Be kind to your neighbors. You know those people next door you don’t really like because they play country music or never close their blinds when they have naked dance parties in the evening? Be kind to them. They might have hand-sanitizer! Or batteries for your vibrator! But even if they can’t do anything for you, be kind to ALL your neighbors. The bees, the earthworms, the cows, the pigs, the big ol’ owls who freak you out because they remind you of your math teacher in the 8th grade who gleefully insisted you solve story problems before you could go to lunch. Don’t harm anyone unless you have no other choice. Do I have to keep “accidentally” starting pandemics that jump from animals to humans to drum this message into your head?
Do less. This seems easier now, right? Since you’ve been grounded, you’re driving less and spending less time mindlessly shopping for things you don’t need. See how much fun it can be to pay attention to the people and things and articles of clothing that make good face masks you already have in your life? Who knew? Mama knew, that’s who!
Stop wasting food. If I’ve told you once, I’ve told you 7.8 billion times, there are hungry people in Africa and in Detroit and somewhere on your block who will not turn up their noses at my chickpea and quinoa salad because “it tastes funny.” I’m hoping this is a lesson you’re learning during your time-out, when shopping for groceries is like a game of real-life Survivor and sometimes you have to make do with what’s in your pantry and fridge, even if that is a half a cup of oatmeal and a limp cucumber. Get creative. Eat it all. And remember: There are people somewhere eating toilet paper tonight because they spent all their money on that instead of food.

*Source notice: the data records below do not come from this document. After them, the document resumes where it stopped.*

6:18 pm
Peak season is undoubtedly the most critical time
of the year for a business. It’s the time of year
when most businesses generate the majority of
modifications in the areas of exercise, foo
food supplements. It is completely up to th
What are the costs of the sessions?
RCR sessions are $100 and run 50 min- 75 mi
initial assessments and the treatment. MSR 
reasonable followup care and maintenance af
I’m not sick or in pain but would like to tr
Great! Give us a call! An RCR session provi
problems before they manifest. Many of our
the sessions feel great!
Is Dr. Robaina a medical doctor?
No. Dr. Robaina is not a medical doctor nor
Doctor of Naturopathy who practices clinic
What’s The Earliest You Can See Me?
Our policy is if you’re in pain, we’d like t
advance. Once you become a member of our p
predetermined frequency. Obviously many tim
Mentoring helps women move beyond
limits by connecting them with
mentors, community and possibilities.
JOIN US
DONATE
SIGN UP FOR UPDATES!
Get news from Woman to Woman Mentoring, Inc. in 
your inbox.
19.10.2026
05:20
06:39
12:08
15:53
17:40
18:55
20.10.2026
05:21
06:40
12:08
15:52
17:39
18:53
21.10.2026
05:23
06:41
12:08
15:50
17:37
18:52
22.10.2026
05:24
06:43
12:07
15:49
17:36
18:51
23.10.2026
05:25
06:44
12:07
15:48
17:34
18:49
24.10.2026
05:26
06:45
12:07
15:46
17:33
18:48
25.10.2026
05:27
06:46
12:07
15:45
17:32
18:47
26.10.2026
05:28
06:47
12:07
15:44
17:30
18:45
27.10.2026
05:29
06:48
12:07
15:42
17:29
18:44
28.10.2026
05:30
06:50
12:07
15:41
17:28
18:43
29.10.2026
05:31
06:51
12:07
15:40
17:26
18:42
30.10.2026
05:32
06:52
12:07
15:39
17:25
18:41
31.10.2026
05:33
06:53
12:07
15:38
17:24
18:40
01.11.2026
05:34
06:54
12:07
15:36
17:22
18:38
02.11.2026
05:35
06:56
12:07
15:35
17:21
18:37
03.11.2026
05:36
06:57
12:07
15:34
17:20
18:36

Put your money where your heart is. It’s time to stop buying things from companies that think trashing my turf is dandy as long as there’s a profit in it. Just as you needed to study for tests in school, remember that every day is a test to show your Mother how much you love her by spending your money wisely and avoiding those who rape and pillage (I’m looking at you, Nestle, Coca-Cola, Monsanto, Kraft, Bank of America, Microsoft, Procter & Gamble, Koch Industries, Exxon, Chevron, Shell, Harvey Weinstein… Don’t make me stop this electric car and come back there!)
Never, ever take a cruise. Jeez, you would have thought food poisoning and Legionnaire’s Disease would have taught you that lesson years ago, but no, you kept hopping aboard, thinking you’d find love or at least alcoholism at sea. Meanwhile the Shitshow of the Sea or whatever she’s called, has continued to destroy the only place marine life have to call home. Why do you think it’s called “grounded”?
So, that’s what I want. No. That’s what I need from you. You make good on this list and I will let you go play with your friends again. Deal?